Echo every line of the records below verbatim, in the same order and with nothing added or dropped.

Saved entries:
###

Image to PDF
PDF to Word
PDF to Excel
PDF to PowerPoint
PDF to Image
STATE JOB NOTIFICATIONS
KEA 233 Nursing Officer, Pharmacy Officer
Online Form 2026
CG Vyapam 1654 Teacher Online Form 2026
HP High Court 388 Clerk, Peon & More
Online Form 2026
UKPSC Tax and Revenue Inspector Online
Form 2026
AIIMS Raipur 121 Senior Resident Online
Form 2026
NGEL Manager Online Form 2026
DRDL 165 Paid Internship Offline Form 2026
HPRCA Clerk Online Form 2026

###

◆ **EXERCISE ANSWER**
Image to PDF
PDF to Word
PDF to Excel
PDF to PowerPoint
PDF to Image
STATE JOB NOTIFICATIONS
KEA 233 Nursing Officer, Pharmacy Officer
Online Form 2026
CG Vyapam 1654 Teacher Online Form 2026
HP High Court 388 Clerk, Peon & More
Online Form 2026
UKPSC Tax and Revenue Inspector Online
Form 2026
AIIMS Raipur 121 Senior Resident Online
Form 2026
NGEL Manager Online Form 2026
DRDL 165 Paid Internship Offline Form 2026
HPRCA Clerk Online Form 2026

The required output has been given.